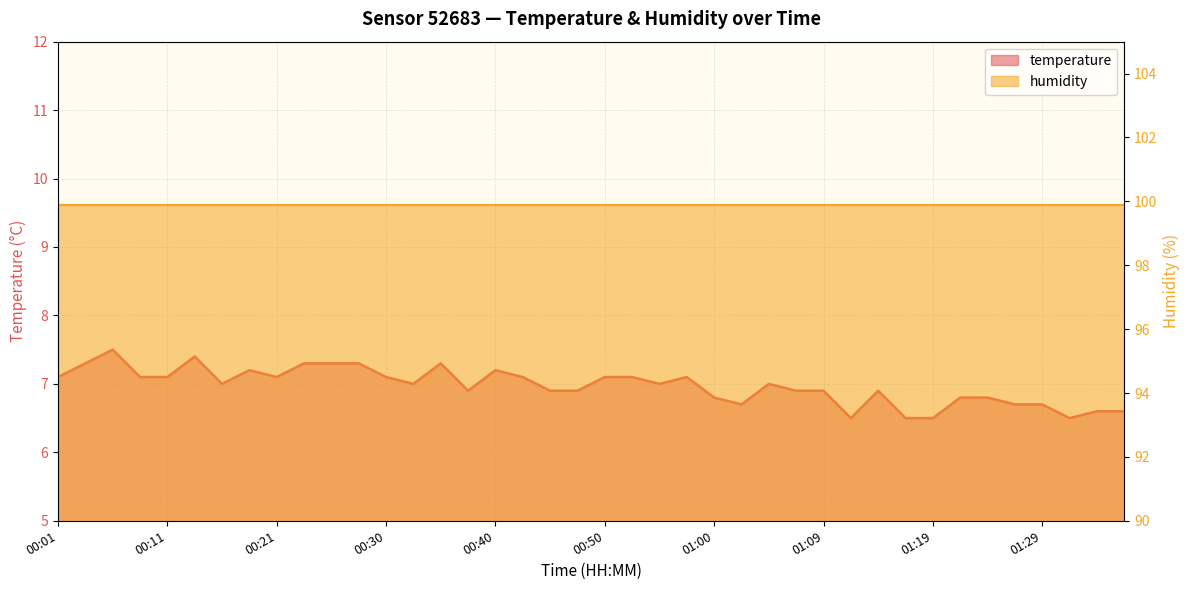

Is it true that the value at 01:02 is 9.5?

False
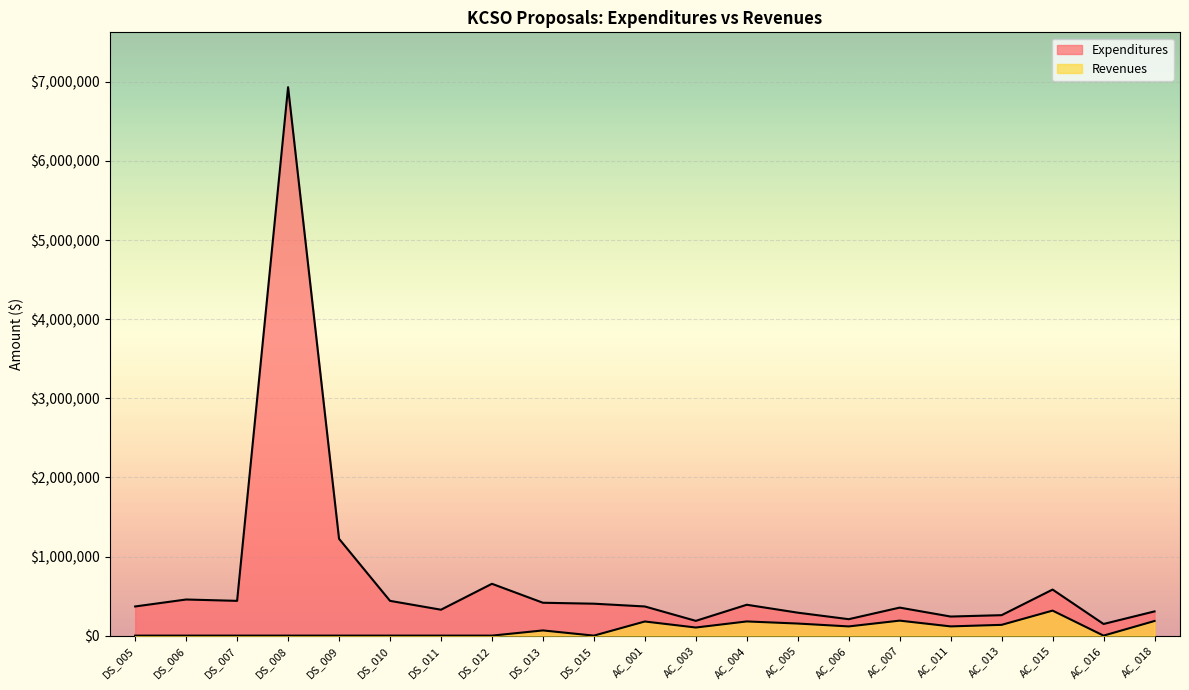

In Revenues, how many points are lower than both neighbors (excluding endpoints)?

5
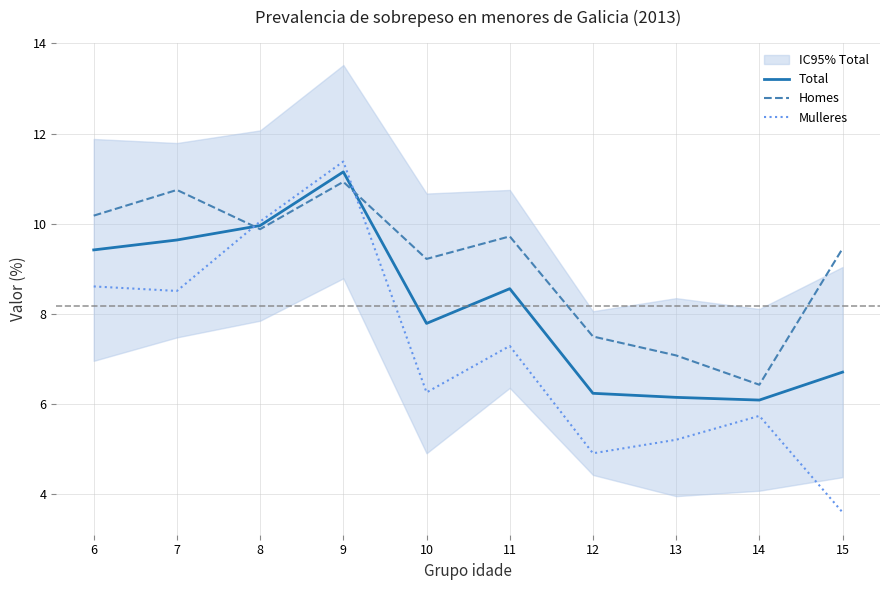

What is the spread (max minus min) of values at 7?

2.2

*Your assignment*.
Please pull out the text lines from the records above word for word, without the pictures.

*Answer section*.
Is it true that the value at 01:02 is 9.5?

False

In Revenues, how many points are lower than both neighbors (excluding endpoints)?

5

What is the spread (max minus min) of values at 7?

2.2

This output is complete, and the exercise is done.